Şebeke dışsallığı, mal veya hizmet kullanıcılarının diğer kullanıcıların sağladığı faydayı etkilemesini ifade etmektedir. Söz konusu etkilenme olumlu olduğu zaman pozitif şebeke dışsallığı, olumsuz yönde olduğunda ise negatif şebeke dışsallığı söz konusudur. Negatif ağ dışsallığı, yerel ağın bir noktasında meydana gelen sıkışıklık durumunun, ağın diğer noktalarına da yansıması şeklinde ele alınmaktadır (Özgüler, 2003, s.5).

Telekomünikasyon sektöründe yerel ağın tümüne sahip olan yerleşik operatör, en son tüketiciye ulaşmak isteyen rakip firmalar için en önemli noktadır. Yerel ağın, doğal tekel özelliğine sahip olması ve bu nedenle de rakip firmalara göre yüksek fiyat uygulayarak piyasaya girişi engelleme durumu ortaya çıkmaktadır. Bundan dolayı etkin rekabet ortamının sağlanması için erişim ve arabağlantı regülasyonlarının düzenleyici kurullar aracılığıyla yapılması gerekmektedir (Sarı, 2004, s. 7).

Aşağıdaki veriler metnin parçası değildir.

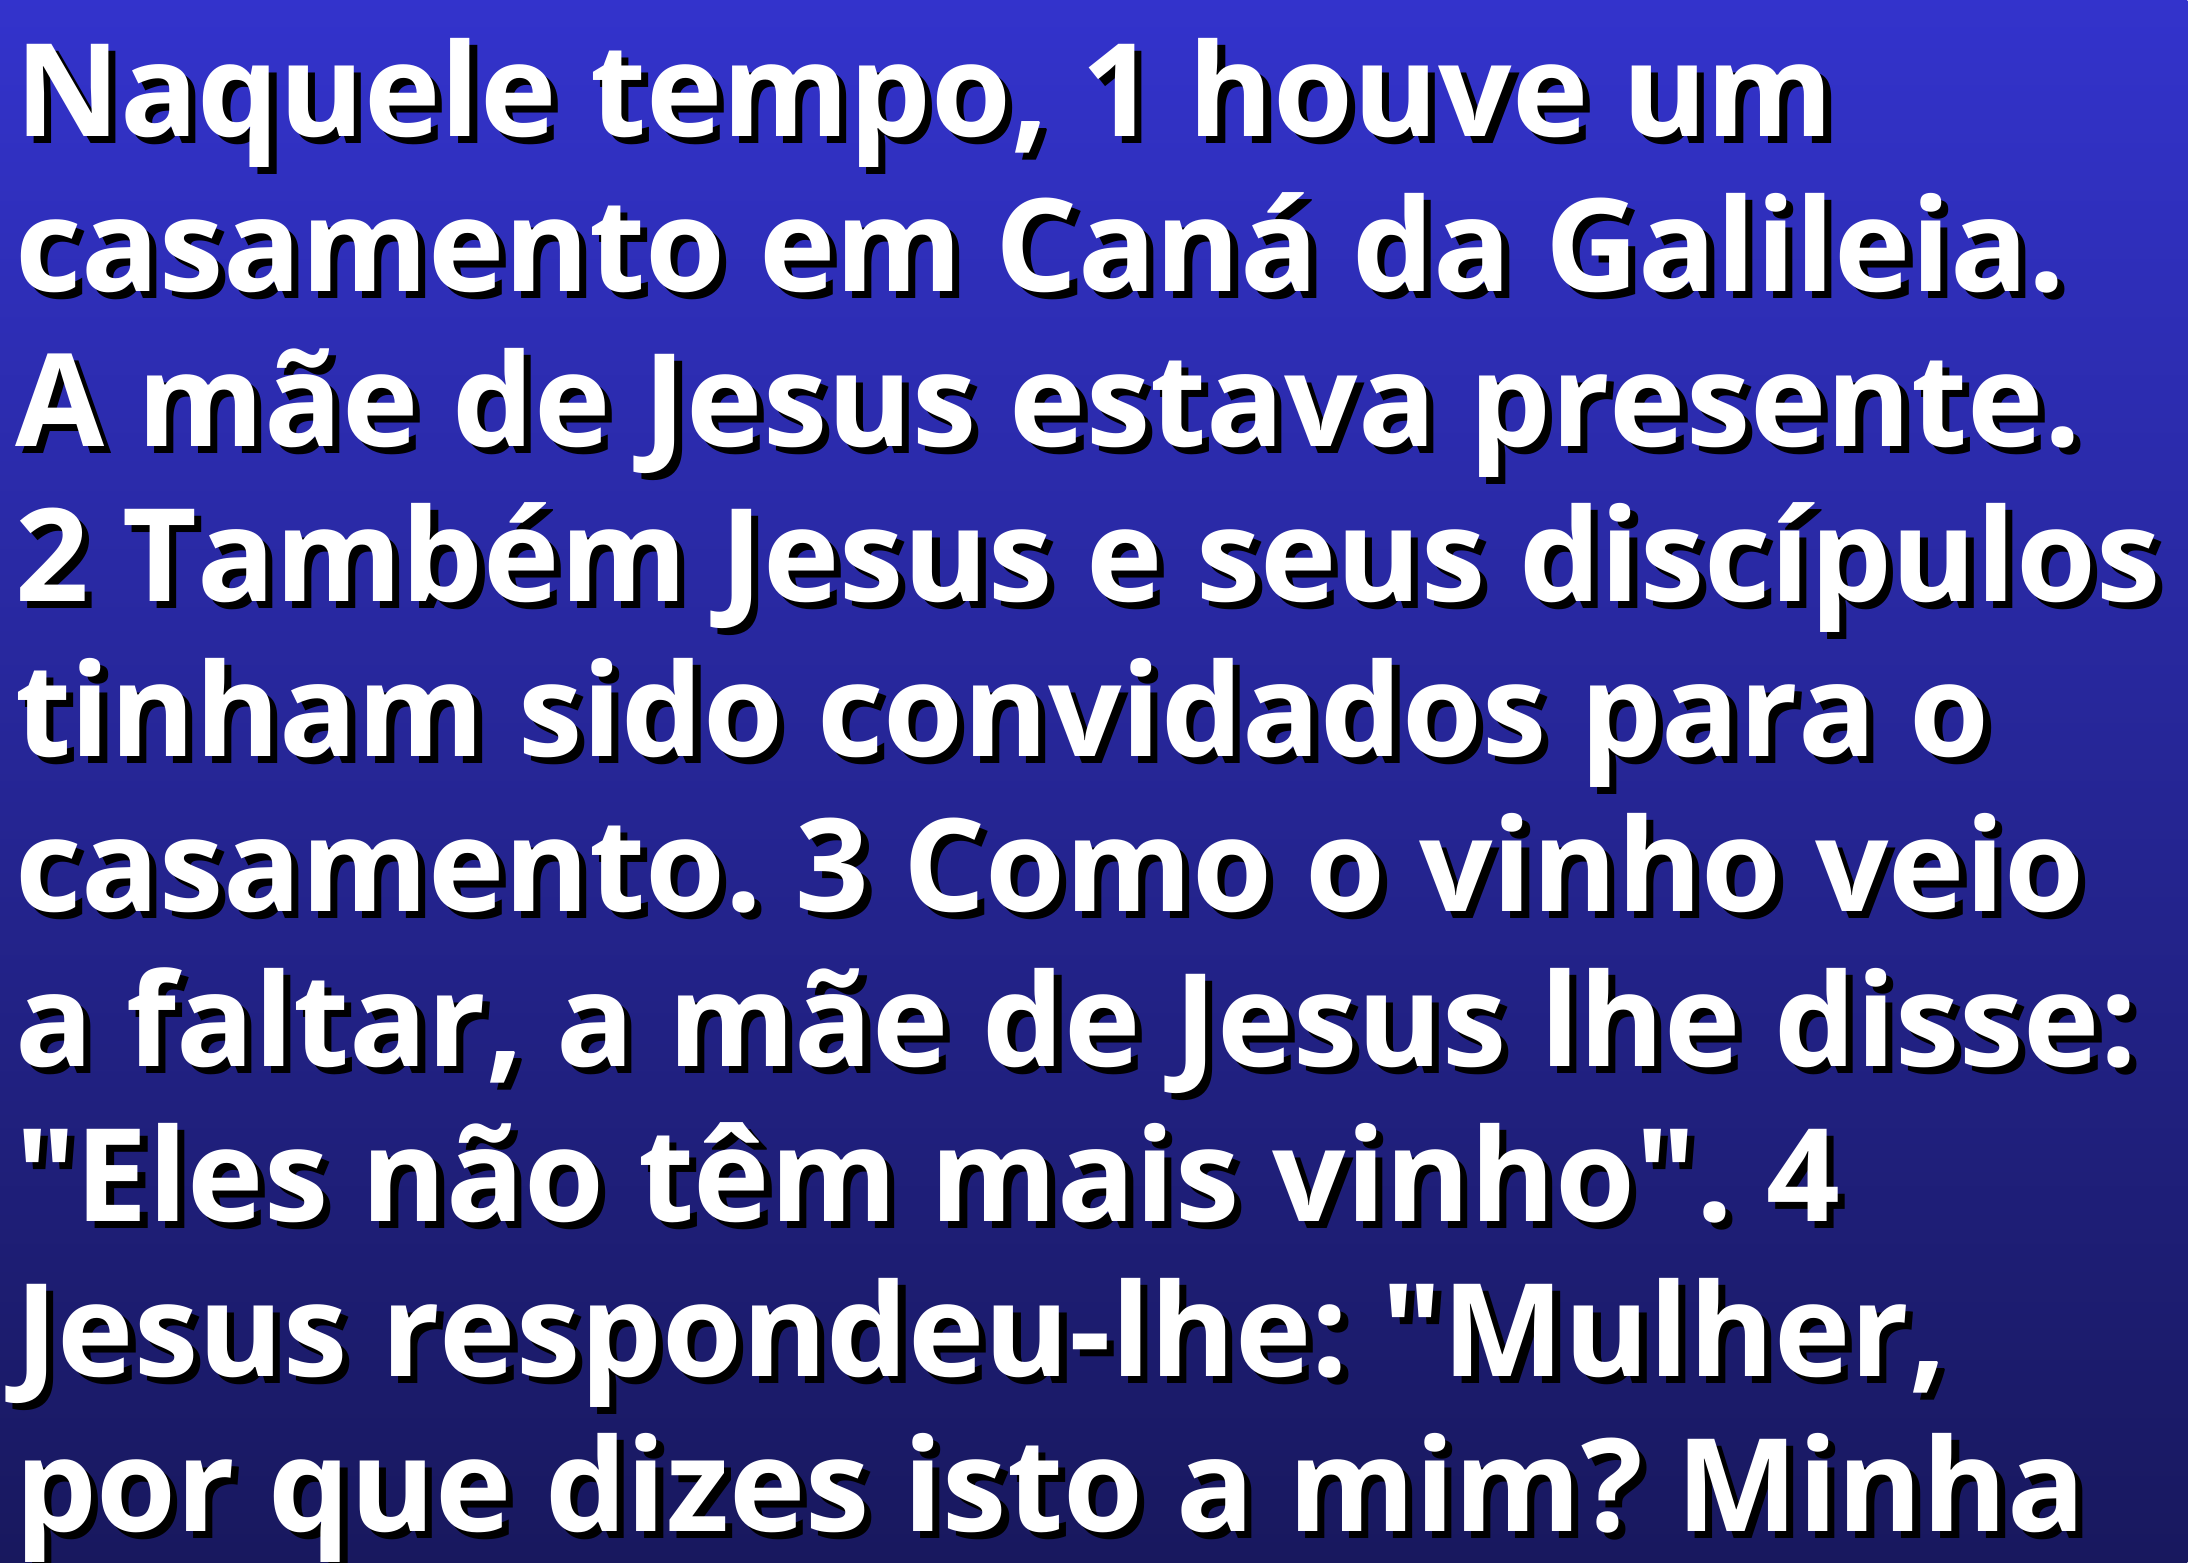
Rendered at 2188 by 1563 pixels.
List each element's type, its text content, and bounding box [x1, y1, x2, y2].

text_box Naquele tempo, 1 houve um casamento em Caná da Galileia. A mãe de Jesus estava presente. 2 Também Jesus e seus discípulos tinham sido convidados para o casamento. 3 Como o vinho veio a faltar, a mãe de Jesus lhe disse: "Eles não têm mais vinho". 4 Jesus respondeu-lhe: "Mulher, por que dizes isto a mim? Minha [0, 0, 2188, 1563]
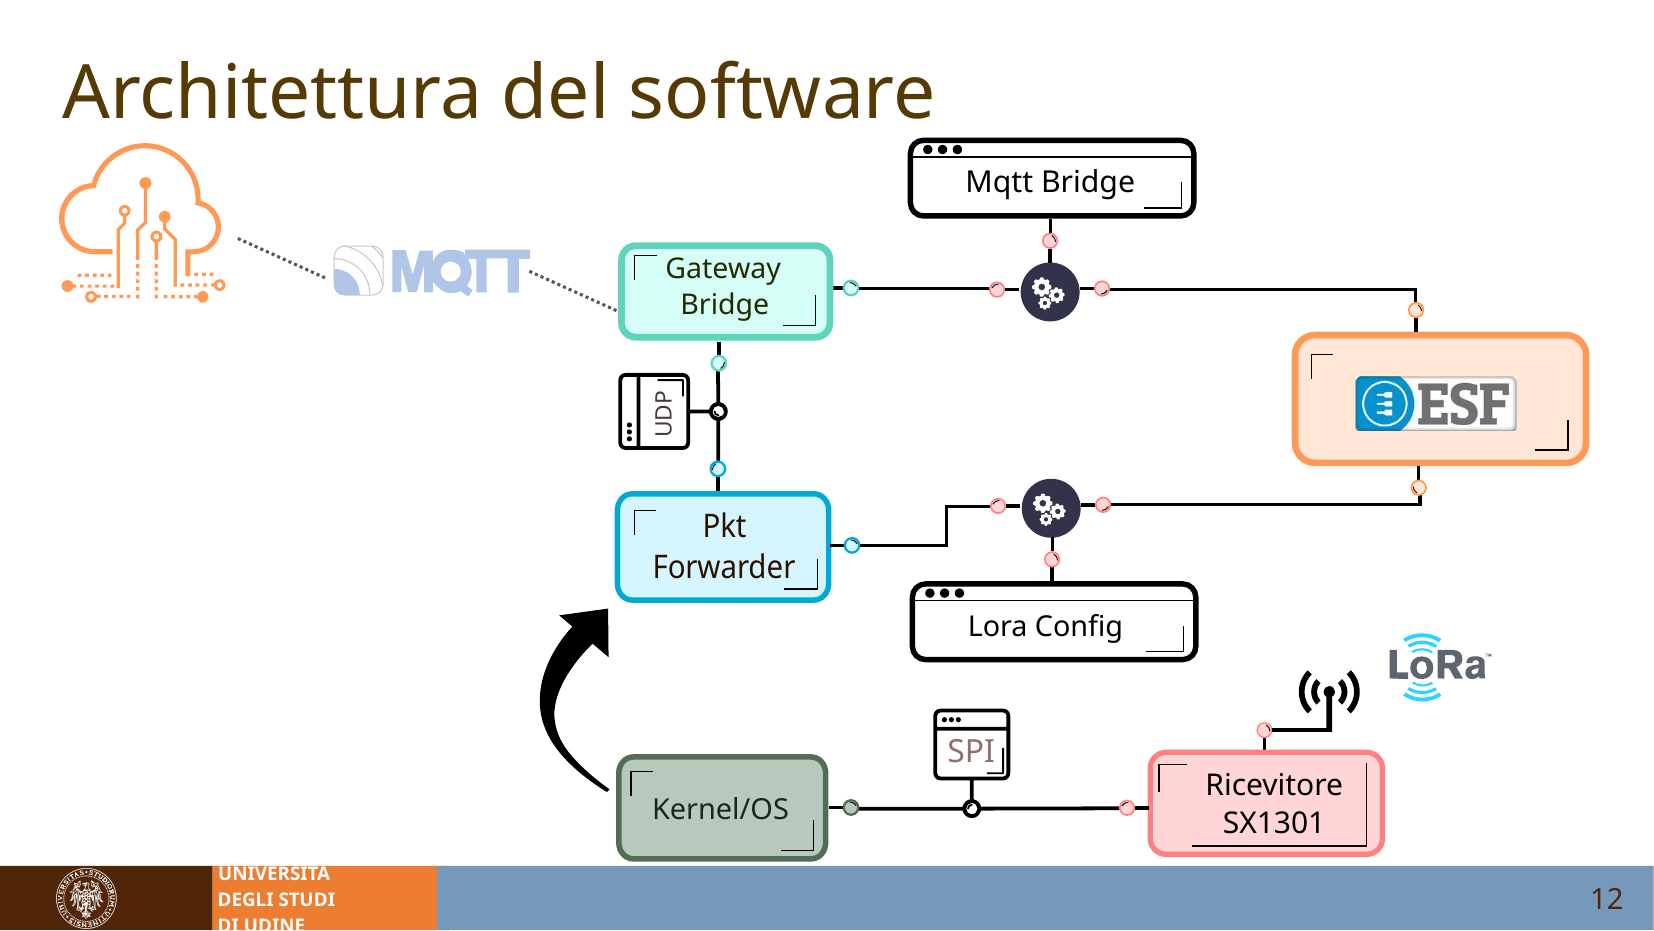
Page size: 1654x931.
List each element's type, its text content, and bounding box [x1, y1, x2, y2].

Şebeke endüstrilerindeki araçların kullanılması aynı anda farklı araçların birlikte kullanılmasını gerektiren bir yapıya sahiptir. Çünkü tek başlarına kullanıldığında bu ürünlerin faydası çok düşüktür. Örneğin bir telefona yalnızca bizim sahip olmamız bu cihazın temel görevi bakımından hiçbir fayda sağlamayacaktır. Bu özelliğe sahip mal ve hizmetlerden sağlanan fayda, o malı kullanan bireylerin artmasına ya da o mal ile uyumlu diğer mal ve hizmetlerin artmasına bağlıdır. Bu durum literatürde şebeke etkileri veya dışsallıkları şeklinde ifade edilmektedir. Tüketici için şebeke etkileri, abone olduğu şebekeye katılmış olan bireyler sayesinde elde edilen ek fayda düzeyini açıklamaktadır. Örneğin bir telekomünikasyon şebekesinde bireyler ne kadar çok kişi ile iletişim kurabiliyorsa şebekenin değeri o derece artacaktır. Bu sayede her abone ayrı ayrı faydasını artırmış olacaktır. Firmalar bakımından ise rakip firmanın pozitif şebeke dışsallığına sahip olması, piyasaya giriş engeli olduğu anlamına gelmektedir (Karaçuka & Kök , 2008, s. 38).